== Aim of the exercise ==
Every line in the data below that holds "pinky" should be found and copied.

== Material to process ==
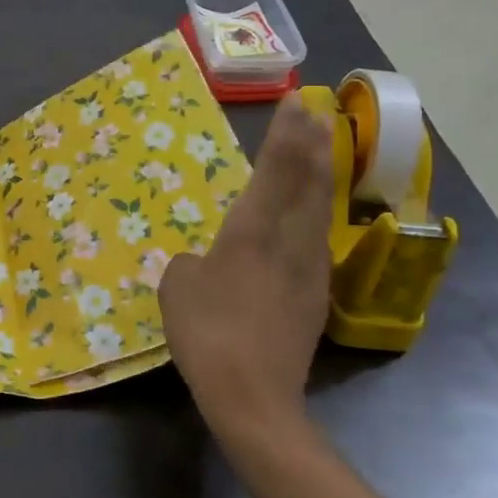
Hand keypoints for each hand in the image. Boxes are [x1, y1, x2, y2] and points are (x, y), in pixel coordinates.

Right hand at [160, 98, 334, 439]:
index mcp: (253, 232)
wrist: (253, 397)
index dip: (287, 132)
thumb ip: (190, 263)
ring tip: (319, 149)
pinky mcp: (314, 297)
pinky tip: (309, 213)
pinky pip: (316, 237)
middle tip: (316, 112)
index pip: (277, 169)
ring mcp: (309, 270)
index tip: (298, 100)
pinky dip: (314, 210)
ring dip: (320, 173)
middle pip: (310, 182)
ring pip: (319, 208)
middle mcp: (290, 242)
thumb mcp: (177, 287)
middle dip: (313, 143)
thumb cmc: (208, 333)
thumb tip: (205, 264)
--
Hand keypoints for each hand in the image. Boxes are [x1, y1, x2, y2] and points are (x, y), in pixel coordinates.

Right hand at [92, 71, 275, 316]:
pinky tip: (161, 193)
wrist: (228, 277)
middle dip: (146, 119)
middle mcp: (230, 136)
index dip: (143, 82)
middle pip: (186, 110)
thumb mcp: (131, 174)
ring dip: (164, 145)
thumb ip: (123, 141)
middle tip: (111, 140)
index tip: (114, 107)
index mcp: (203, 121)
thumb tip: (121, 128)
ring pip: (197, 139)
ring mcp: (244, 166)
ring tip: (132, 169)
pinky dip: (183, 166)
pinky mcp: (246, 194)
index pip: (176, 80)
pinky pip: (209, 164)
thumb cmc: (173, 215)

== Solved exercise ==
pinky mcp: (314, 297)
pinky tip: (309, 213)
pinky pip: (316, 237)
pinky dip: (314, 210)
pinky tip: (161, 193)
pinky dip: (183, 166)
pinky mcp: (246, 194)
pinky pip: (209, 164)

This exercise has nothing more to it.